▸ **Work to complete**
Report every line in the records that contains the string "обучения", copying each line in full. Uppercase and lowercase letters count as different.

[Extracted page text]
BEGIN
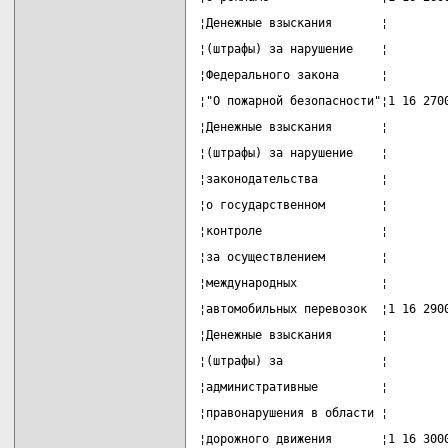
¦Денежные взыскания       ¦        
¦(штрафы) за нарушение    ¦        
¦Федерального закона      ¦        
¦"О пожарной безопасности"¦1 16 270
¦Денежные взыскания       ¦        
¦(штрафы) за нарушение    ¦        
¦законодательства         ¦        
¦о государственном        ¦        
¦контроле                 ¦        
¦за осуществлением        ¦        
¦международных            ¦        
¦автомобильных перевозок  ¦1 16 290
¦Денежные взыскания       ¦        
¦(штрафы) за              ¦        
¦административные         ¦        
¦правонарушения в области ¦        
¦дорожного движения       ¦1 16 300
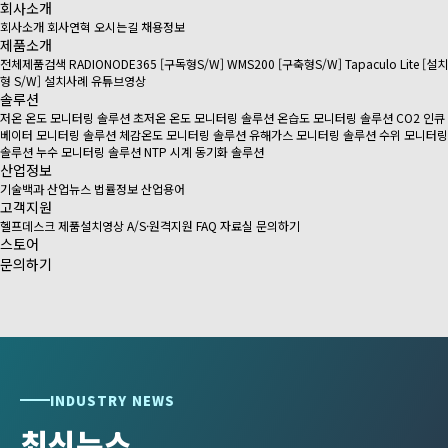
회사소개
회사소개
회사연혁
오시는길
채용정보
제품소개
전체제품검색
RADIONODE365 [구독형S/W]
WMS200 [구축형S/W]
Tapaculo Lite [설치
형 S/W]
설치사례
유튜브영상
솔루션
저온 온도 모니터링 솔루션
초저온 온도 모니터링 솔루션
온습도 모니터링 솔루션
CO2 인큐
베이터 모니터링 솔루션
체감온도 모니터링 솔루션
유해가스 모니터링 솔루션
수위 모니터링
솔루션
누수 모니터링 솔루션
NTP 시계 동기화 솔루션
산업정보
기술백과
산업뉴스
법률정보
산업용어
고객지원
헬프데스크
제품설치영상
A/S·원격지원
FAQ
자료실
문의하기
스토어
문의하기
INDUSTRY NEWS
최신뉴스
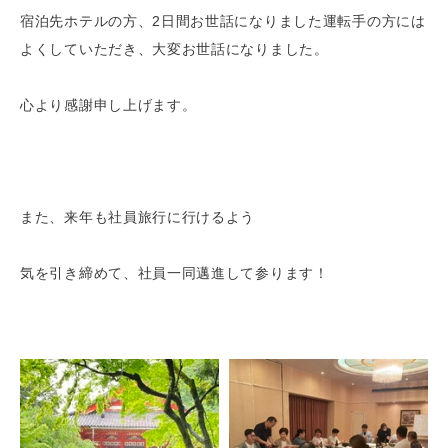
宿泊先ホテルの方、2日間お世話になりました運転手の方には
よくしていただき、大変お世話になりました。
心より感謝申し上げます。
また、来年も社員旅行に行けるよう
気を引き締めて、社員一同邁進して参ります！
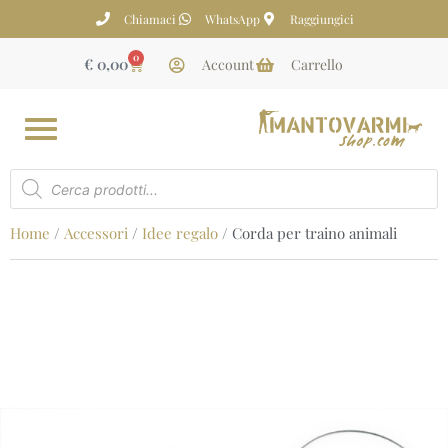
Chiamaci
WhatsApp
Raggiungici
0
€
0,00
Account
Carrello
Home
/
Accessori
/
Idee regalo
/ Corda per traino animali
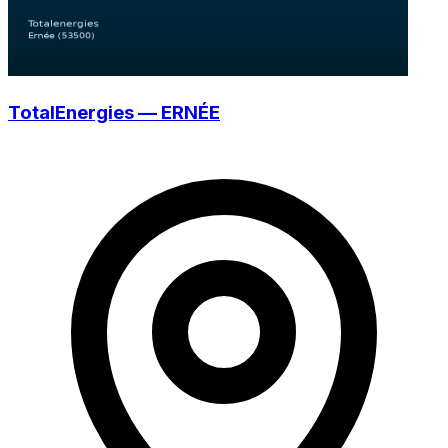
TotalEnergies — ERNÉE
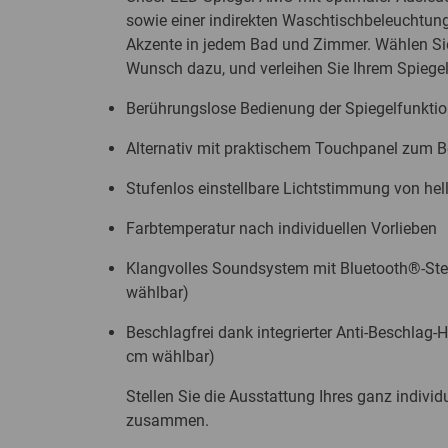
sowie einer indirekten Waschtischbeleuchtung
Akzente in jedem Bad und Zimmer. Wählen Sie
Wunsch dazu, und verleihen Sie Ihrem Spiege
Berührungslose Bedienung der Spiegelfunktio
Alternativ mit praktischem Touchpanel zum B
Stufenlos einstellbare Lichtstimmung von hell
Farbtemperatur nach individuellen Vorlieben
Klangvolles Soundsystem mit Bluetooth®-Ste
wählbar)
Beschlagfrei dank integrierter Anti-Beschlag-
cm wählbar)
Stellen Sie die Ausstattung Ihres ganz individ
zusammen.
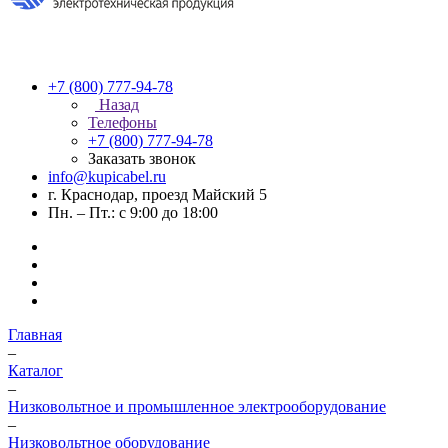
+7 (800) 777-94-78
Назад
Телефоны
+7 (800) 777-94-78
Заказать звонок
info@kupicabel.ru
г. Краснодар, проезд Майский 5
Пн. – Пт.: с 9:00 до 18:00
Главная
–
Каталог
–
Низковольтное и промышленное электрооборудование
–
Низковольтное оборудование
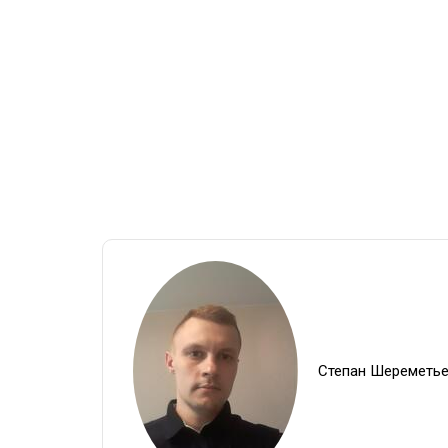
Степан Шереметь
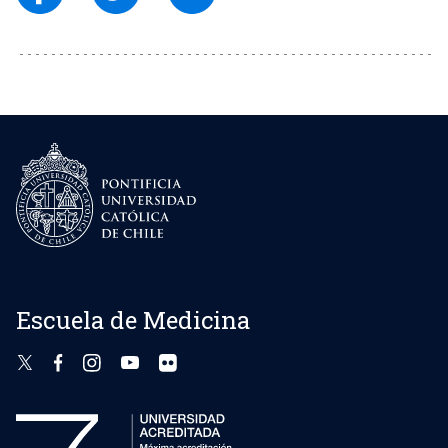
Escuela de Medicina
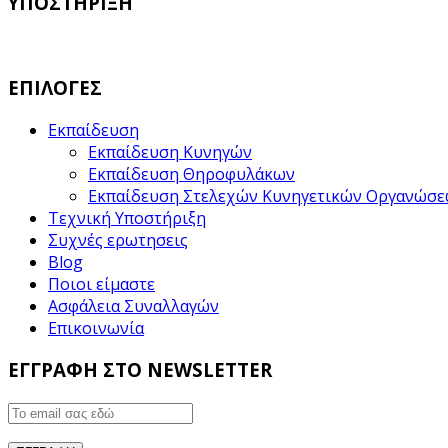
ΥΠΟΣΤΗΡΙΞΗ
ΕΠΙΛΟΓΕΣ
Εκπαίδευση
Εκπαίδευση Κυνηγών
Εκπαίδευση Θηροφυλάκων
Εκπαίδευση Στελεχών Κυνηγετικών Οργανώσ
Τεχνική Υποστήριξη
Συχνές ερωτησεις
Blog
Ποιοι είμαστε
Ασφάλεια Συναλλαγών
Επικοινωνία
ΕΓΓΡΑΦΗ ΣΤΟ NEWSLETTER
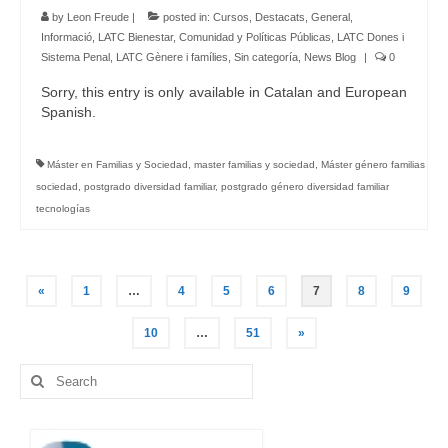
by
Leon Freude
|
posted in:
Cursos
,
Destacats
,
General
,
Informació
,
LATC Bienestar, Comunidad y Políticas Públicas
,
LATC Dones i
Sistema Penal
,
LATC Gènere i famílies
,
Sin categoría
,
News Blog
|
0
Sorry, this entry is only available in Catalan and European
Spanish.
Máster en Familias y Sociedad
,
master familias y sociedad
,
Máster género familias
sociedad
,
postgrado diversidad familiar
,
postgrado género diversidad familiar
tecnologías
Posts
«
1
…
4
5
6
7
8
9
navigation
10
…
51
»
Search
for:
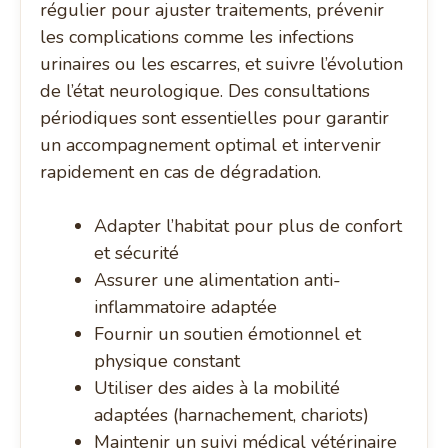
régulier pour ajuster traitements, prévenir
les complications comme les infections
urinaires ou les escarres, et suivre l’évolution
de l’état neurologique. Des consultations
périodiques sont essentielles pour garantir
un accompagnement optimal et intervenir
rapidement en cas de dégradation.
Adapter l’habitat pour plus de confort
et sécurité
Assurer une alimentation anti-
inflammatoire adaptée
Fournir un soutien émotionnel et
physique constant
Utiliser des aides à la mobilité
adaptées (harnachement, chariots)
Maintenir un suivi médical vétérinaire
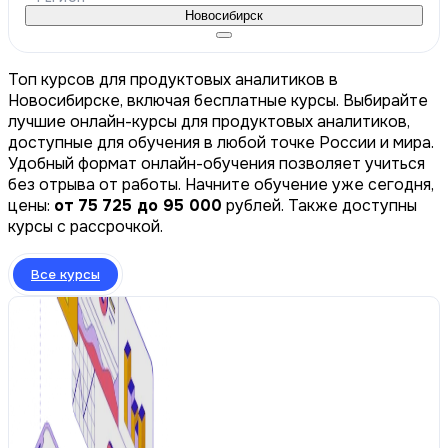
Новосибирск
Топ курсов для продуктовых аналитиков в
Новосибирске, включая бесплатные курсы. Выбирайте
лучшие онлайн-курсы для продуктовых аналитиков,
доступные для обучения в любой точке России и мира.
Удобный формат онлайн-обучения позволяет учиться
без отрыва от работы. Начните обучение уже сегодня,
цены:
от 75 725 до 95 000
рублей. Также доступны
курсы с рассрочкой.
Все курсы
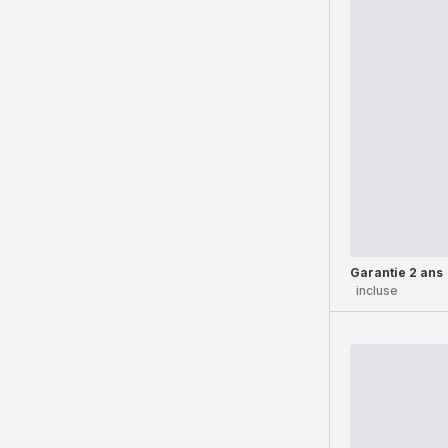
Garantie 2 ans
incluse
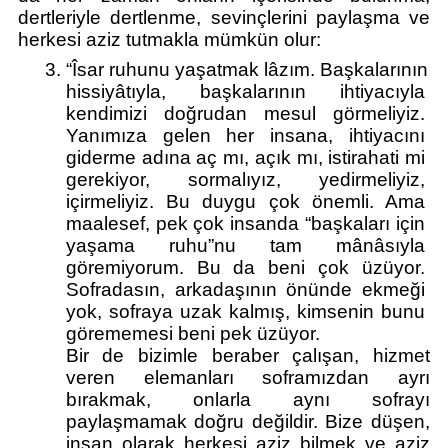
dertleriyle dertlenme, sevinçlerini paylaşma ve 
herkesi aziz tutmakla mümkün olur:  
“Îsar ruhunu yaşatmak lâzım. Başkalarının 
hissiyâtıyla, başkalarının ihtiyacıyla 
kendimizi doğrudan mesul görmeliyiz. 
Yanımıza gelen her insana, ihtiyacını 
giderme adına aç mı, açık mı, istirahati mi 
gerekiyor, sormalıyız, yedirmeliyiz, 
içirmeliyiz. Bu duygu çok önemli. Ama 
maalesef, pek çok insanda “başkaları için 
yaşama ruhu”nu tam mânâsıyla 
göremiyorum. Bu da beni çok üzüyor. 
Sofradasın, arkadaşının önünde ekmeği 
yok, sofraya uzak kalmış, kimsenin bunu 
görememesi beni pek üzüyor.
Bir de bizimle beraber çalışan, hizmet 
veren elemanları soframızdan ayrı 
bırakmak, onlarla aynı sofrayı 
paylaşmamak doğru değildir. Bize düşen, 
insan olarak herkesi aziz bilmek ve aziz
END
▸ **Output for this task**
доступные для обучения в любой точке России и мира.
Удобный формат онлайн-обучения позволяет учиться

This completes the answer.